Sharp and alert as always. In goal and at counting candles. Strange isn't it, how we have not heard Brodeur's name as much deep into the playoffs as we did five times in his first 11 seasons. With three Stanley Cup titles to his credit and one finals loss to Ray Bourque and the Colorado Avalanche.
But here we are again -- and some suggest it might not be his last.
"I'm really enjoying this ride, regardless of what's going to happen in the next month or two," Brodeur said. "I'm enjoying coming to the rink and playing hockey. I don't want to sit back and, five years from now, say I should have played one more year."
Or yet another year ...
Brodeur, a first-round draft pick, 20th overall, in 1990 NHL Entry Draft, hasn't missed a beat despite the fact he's in his 18th season. It's something Devils coach Peter DeBoer doesn't take for granted.
"For a guy in his 40's, he looks a lot better than I do and that's a credit to him," DeBoer said. "It's amazing the level he's at, especially the number of games he's played. This guy hasn't been a 50-game a year guy ... he's 70 or 80, plus playoffs, and that's a lot of games on that body. But it looks like he's not done yet. He's got some years left in him.
"That's vintage Marty Brodeur. We've come to expect that around here."
Brodeur went 31-21-4 with a 2.41 goals-against average and .908 save percentage in 59 appearances this season.
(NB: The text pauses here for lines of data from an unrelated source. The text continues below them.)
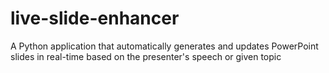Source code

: # live-slide-enhancer
A Python application that automatically generates and updates PowerPoint slides in real-time based on the presenter's speech or given topic
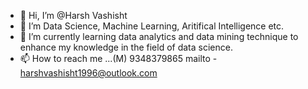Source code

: - 👋 Hi, I’m @Harsh Vashisht
- 👀 I’m Data Science, Machine Learning, Aritifical Intelligence etc.
- 🌱 I’m currently learning data analytics and data mining technique to enhance my knowledge in the field of data science.
- 📫 How to reach me ...(M) 9348379865 mailto - harshvashisht1996@outlook.com

<!---
hvcuber/hvcuber is a ✨ special ✨ repository because its `README.md` (this file) appears on your GitHub profile.
You can click the Preview link to take a look at your changes.
--->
Far from the usual 30-win seasons -- 14 (compared to Roy).
Reminders of Game 7's over the past have the fondest memories, said Brodeur, "The one against Anaheim, winning the Cup in Game 7 (in 2003), that's pretty good."
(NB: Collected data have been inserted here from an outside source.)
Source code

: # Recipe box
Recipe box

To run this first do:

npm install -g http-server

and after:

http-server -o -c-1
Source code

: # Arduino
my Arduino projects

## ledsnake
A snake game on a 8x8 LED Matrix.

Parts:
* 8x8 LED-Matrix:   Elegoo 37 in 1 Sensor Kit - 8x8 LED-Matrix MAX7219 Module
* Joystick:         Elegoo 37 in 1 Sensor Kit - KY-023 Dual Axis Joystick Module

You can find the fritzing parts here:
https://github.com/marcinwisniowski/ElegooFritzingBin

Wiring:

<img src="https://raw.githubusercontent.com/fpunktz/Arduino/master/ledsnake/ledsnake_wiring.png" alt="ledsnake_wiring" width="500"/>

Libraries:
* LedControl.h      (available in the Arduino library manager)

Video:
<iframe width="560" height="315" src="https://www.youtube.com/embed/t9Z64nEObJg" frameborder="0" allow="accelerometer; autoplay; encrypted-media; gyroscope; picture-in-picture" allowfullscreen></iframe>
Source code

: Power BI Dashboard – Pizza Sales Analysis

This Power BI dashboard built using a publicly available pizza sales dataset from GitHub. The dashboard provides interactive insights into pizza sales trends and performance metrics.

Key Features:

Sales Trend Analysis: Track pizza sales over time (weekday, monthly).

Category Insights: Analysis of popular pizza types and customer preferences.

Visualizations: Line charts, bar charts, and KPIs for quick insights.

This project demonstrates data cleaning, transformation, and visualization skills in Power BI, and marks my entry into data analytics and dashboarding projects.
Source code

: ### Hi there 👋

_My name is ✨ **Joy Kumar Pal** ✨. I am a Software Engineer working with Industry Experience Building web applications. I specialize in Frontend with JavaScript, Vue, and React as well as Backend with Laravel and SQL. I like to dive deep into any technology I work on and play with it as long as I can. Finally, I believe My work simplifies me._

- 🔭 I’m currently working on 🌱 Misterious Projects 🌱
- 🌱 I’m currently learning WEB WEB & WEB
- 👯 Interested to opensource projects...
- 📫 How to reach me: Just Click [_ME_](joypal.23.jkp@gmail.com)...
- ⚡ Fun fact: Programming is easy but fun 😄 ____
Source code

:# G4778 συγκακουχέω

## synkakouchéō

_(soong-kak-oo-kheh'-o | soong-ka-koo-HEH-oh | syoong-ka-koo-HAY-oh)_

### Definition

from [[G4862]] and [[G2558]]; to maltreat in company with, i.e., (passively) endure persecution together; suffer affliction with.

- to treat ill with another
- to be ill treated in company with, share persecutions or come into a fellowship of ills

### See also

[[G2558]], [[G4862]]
There was also Game 3, when Brodeur was yanked after surrendering a 3-0 lead. But it was never anyone else's net but Martin.
Said DeBoer, "He's just mentally tougher and is able to handle those highs and lows without affecting his game."
Teammates old and new say the Devils feed off of Brodeur's cool and confident demeanor.
"Marty is like the battery that makes us tick," said former captain Scott Stevens.
An nine-time 30-goal scorer, Ilya Kovalchuk has seen plenty of Brodeur over the years -- especially with the Atlanta Thrashers.
"He has that playoff experience. He has given us a chance to win, especially in the overtimes," Kovalchuk explained. "He is now 40 ... but he is playing like he is going to turn 30."
Martin Brodeur like any other player has been challenged and he has changed the way has played over the years. You wouldn't expect any different from him.
"It had to change a little bit with the way I play around my crease ... I'm not as aggressive the way I used to be," Brodeur said. "I still do a lot of different things that I used to when I was younger. I still play the puck a lot, but I'm also a little more patient and sit back a little more just because hockey is so different now.
"A lot of scoring chances are coming from the goal mouth in, and if you challenge too much, sometimes you get in trouble. I get caught once in a while because it's just old habits that are kind of hard to shake off, but I'm working hard at it."
We'll let the late, great Devils coach Pat Burns tell you what he felt in Martin Brodeur's play.
"You don't really know a player until you have to live with him, day in and day out," recalled Burns. "He loves this game. He loves playing and practicing -- and he hates to give up a goal, even in practice.
"Most of all, he's a human being. He's always ready to help his teammates. He doesn't put himself above anybody. He's on an even keel all the time. He doesn't have 65,000 different superstitions. He's not an actor, he's a real person."
Pretty good epitaph, eh? Even if Brodeur is 40.